### List of tasks
• 1. What is the Spanish for this sentence from the chromium oxide patent: "The powders are suitable for plasma spray applications."?
• 2. Carry on the chromium oxide patent from the point where it stops.

### Source text
-*-
Process for producing free-flowing chromium oxide powders having a low free chromium content

Information

  • Patent Grant
  • 4976948
  • Patent Number
    4,976,948
  • Date Filed
    Friday, September 29, 1989
    35 years ago
  • Date Issued
    Tuesday, December 11, 1990
    34 years ago
Abstract
A process is disclosed for producing chromium oxide powders, which comprises forming an aqueous slurry wherein the solids content is a mixture which consists essentially of in percent by weight about 5 to 15 chromium acetate and the balance chromium oxide, agglomerating the mixture, sintering the resulting agglomerated mixture in a hydrogen atmosphere at a temperature at about 1400.degree. C. to about 1550.degree. C. in metallic vessels, entraining the sintered chromium oxide powder in a carrier gas, passing the sintered chromium oxide powder and the carrier gas through a plasma flame at a power of about 10 to about 80 KW using an inert gas as the plasma gas, and cooling the resulting plasma heated chromium oxide powder to produce free flowing chromium oxide powder having a free chromium content of less than about 1% by weight.
Description

BACKGROUND OF THE INVENTION
This invention relates to a process for producing free flowing chromium oxide powders by agglomerating chromium oxide powders with chromium acetate as the binder, sintering, and plasma processing. The resulting powders have less than about 1% by weight free chromium. The powders are suitable for plasma spray applications.
-*-
### Supplied material
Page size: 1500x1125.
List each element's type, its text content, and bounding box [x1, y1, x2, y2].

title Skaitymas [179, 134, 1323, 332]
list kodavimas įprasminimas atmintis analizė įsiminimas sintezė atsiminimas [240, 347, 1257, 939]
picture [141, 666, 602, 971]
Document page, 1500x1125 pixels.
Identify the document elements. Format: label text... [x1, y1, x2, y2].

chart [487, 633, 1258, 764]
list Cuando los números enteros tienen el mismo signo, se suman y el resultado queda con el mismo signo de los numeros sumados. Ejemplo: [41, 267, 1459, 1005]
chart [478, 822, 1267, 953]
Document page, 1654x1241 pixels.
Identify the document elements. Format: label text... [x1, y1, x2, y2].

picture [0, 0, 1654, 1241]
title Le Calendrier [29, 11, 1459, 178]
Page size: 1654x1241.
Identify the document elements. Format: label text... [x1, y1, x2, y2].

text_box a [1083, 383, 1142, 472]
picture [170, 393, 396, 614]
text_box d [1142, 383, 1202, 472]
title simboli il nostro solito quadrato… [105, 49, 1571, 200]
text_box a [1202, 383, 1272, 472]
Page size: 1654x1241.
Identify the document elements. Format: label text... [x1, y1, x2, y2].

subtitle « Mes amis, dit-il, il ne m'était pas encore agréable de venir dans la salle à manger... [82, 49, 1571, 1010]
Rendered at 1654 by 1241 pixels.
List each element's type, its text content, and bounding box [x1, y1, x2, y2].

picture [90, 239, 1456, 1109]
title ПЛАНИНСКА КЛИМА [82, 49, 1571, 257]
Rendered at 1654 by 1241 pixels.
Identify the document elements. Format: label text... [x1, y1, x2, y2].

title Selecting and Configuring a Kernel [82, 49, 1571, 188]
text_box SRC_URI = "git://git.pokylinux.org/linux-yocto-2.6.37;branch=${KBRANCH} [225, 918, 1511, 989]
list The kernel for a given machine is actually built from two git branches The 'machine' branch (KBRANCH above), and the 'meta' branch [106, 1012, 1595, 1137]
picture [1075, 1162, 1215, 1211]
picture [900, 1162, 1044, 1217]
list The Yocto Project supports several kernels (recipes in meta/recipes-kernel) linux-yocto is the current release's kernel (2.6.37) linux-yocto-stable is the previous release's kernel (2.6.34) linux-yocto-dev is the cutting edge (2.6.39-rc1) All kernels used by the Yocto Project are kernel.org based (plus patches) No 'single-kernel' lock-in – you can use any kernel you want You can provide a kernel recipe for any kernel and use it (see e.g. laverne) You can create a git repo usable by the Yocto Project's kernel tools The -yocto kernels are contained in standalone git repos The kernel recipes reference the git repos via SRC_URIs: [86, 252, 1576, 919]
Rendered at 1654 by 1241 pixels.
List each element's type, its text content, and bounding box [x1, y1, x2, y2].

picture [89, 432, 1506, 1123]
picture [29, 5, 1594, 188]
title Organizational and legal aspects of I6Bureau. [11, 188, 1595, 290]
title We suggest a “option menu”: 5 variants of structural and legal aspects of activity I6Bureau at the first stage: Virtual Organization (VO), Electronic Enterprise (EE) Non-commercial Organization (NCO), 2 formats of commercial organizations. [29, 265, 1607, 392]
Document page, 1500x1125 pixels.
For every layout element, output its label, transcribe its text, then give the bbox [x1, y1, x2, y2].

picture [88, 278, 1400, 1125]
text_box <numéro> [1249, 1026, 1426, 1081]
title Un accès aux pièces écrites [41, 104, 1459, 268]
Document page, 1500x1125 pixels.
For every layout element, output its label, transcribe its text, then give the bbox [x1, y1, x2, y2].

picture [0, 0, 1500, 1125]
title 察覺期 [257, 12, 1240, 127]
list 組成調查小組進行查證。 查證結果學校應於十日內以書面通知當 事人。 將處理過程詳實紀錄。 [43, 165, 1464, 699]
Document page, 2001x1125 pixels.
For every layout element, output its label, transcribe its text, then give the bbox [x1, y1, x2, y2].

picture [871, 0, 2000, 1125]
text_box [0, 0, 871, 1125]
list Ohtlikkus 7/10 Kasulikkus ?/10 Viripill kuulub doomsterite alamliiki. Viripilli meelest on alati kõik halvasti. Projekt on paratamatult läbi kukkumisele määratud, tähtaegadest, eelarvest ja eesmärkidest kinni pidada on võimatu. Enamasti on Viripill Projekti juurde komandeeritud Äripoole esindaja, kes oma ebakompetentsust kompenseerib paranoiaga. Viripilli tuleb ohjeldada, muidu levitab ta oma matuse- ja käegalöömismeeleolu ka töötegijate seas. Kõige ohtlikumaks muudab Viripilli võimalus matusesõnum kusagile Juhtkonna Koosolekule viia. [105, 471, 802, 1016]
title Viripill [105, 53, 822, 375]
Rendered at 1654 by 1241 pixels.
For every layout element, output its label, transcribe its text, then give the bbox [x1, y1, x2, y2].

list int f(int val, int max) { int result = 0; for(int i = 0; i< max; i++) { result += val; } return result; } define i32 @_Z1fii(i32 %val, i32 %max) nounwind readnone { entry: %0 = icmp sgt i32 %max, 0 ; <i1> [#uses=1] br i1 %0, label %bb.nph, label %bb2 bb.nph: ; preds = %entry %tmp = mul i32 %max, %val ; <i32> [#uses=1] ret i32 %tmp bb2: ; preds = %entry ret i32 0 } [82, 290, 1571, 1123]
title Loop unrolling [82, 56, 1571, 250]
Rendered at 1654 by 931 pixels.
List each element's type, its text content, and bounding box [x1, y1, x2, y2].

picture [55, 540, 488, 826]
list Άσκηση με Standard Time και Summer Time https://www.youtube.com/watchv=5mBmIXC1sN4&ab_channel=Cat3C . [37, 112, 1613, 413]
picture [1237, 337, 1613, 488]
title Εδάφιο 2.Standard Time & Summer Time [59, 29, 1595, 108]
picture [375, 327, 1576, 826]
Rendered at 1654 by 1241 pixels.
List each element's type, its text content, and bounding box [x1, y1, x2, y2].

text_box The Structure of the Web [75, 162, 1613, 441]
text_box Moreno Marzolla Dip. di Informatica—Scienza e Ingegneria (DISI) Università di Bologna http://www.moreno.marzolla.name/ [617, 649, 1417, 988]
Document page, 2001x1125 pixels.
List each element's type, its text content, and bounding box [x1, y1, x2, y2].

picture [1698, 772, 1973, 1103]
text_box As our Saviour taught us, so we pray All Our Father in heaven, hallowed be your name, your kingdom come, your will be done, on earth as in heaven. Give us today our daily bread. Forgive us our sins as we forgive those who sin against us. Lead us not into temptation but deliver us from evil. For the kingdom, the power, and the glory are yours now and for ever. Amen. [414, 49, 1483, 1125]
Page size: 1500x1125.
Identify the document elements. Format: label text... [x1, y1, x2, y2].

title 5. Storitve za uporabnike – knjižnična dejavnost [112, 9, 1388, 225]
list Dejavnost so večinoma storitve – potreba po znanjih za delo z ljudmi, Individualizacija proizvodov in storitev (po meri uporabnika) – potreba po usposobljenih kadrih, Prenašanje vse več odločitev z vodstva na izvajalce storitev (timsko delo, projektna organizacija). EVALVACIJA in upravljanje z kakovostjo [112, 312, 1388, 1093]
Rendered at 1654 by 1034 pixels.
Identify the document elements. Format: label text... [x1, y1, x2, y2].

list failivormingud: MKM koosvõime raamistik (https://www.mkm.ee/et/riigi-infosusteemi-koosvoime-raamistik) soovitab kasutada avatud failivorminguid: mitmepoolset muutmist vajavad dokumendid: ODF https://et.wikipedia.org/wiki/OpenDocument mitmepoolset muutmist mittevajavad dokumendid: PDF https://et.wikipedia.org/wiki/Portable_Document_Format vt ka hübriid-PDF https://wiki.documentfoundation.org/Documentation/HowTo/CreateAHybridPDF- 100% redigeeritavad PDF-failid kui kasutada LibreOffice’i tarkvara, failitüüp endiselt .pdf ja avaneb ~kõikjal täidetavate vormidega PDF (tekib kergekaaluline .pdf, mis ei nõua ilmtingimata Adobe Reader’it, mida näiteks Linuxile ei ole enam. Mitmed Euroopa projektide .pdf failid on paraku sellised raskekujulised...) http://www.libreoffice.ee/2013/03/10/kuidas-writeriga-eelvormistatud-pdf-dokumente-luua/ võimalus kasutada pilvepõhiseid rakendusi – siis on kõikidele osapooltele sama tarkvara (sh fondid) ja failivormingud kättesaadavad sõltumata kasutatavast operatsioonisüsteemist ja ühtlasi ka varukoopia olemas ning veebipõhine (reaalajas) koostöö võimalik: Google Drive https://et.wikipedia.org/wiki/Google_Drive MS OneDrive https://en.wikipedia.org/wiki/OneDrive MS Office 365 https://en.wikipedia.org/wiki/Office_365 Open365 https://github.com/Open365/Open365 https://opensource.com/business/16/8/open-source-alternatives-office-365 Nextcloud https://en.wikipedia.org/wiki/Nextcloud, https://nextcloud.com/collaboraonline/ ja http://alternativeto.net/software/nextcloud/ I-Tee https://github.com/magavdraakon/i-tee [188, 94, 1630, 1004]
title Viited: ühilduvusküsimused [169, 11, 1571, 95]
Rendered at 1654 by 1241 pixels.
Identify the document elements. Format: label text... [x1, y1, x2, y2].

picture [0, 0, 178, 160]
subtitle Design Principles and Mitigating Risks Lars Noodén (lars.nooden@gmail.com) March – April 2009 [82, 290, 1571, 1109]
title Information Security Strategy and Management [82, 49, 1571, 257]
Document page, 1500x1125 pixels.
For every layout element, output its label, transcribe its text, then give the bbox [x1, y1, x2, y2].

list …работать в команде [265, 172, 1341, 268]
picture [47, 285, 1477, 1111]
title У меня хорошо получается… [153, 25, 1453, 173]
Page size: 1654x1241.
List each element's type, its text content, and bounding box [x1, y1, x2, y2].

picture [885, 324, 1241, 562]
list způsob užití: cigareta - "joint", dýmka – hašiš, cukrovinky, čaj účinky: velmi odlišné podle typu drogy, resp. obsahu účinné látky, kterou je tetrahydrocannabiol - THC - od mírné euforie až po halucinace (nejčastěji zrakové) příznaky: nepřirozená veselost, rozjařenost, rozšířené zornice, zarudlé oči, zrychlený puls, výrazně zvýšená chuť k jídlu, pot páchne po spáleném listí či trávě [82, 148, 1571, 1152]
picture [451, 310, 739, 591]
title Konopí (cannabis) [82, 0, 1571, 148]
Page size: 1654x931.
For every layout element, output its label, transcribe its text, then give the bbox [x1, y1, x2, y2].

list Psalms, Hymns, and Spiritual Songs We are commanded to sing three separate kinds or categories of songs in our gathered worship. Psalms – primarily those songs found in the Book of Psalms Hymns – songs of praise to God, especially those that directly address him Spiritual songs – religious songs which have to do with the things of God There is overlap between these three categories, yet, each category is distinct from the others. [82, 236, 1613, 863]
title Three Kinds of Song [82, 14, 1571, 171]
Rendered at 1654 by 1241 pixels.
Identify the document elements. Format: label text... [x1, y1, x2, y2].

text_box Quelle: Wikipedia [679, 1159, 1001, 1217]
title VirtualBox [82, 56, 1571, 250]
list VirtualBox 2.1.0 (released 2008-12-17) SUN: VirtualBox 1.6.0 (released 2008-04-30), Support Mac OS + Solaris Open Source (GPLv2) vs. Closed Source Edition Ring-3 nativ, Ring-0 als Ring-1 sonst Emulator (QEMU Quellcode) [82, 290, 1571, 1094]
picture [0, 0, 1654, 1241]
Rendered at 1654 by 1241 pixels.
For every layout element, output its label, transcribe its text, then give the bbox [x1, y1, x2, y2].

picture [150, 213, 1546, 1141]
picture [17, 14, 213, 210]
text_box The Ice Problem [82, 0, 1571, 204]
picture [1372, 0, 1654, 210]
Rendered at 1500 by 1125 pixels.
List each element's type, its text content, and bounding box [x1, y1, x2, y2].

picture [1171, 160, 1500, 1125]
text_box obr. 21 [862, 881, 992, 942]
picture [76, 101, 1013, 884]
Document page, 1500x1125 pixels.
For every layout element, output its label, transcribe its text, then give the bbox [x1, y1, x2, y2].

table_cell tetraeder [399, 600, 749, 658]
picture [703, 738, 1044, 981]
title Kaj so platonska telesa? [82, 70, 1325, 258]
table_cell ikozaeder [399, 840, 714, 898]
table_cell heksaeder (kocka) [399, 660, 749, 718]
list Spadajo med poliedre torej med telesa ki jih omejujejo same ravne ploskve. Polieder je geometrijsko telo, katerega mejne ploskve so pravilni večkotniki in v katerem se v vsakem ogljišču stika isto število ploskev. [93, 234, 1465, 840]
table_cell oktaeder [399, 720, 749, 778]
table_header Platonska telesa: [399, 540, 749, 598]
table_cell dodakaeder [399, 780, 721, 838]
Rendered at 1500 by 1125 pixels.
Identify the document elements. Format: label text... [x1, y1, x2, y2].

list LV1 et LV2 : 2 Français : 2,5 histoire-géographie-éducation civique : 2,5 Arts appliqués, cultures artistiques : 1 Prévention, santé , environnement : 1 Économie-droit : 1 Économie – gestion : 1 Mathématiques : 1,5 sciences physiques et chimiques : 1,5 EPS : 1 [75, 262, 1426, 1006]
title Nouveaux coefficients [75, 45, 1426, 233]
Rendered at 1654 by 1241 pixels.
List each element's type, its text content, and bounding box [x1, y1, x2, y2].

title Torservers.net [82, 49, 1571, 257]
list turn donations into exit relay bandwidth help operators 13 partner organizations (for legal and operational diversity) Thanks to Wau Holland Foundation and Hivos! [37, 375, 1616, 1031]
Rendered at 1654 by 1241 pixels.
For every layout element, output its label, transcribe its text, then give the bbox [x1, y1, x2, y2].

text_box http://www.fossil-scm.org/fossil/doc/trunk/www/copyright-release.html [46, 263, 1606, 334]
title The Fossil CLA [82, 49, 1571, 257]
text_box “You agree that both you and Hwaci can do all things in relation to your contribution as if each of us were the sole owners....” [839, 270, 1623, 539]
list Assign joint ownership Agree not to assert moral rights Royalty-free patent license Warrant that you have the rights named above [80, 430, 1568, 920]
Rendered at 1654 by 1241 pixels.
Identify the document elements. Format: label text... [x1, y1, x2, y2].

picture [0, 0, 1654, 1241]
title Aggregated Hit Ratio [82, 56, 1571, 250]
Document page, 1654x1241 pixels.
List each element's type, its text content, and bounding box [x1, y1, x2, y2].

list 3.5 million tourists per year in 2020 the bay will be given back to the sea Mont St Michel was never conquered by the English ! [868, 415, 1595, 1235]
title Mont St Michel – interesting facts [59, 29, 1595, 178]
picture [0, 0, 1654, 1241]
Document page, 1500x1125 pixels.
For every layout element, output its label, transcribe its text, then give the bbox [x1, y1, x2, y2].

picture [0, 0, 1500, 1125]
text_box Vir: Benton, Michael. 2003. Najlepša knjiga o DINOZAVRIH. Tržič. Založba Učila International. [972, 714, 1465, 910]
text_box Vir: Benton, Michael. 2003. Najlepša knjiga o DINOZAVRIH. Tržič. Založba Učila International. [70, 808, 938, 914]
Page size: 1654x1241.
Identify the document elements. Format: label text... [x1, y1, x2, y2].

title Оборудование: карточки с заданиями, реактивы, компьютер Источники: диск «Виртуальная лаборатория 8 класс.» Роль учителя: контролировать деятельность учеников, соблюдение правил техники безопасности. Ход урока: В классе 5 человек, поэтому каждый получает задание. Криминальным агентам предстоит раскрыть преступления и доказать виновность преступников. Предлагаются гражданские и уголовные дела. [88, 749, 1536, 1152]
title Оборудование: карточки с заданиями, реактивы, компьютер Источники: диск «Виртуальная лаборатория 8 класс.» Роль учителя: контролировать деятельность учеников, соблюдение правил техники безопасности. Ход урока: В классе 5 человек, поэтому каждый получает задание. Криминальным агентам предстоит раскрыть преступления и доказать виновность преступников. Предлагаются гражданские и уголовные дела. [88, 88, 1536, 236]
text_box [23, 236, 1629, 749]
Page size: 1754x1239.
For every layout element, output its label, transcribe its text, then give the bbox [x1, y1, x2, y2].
-*-
### Exercise responses
• 1. Los polvos son adecuados para aplicaciones de proyección por plasma.

• 2.
Chromium oxide powders are used in plasma spray applications. Normally this powder is produced by sintering or via arc melting and subsequent crushing. The high temperature sintering and arc melting processes can form free chromium. There is invariably post-heat treatment given to reduce the level of acid soluble constituents from greater than about 1000 weight ppm to less than about 500 weight ppm. If free chromium is present at greater than about 1000 weight ppm the wear properties and corrosion resistance of coatings made of this material are affected. In addition, flow characteristics and yields of the crushed product are often undesirable. Typically the powder is sprayed through a plasma and is used to coat a substrate such as steel. In this type of application the powder must be free-flowing. Spherical particles, due to their free-flowing nature are more desirable than non-spherical particles since they considerably reduce spraying time in a coating application.
Therefore a method to produce such powders that are low in free chromium and free flowing would be highly desirable and an advancement in the art.
SUMMARY OF THE INVENTION
In accordance with one aspect of the invention, there is provided a process for producing chromium oxide powders, which comprises forming an aqueous slurry wherein the solids content is a mixture consisting essentially of in percent by weight about 5 to about 15 chromiun acetate and the balance chromiun oxide, agglomerating the mixture, sintering the resulting agglomerated mixture in hydrogen at a temperature of about 1400.degree. C. to about 1550.degree. C. in metallic vessels, entraining the sintered chromium oxide powder in a carrier gas, passing the sintered chromium oxide powder and the carrier gas through a plasma flame at a power of about 10 to about 80 KW using an inert gas as the plasma gas, and cooling the resulting plasma heated chromium oxide powder to produce free flowing chromium oxide powder having a free chromium content of less than about 1% by weight.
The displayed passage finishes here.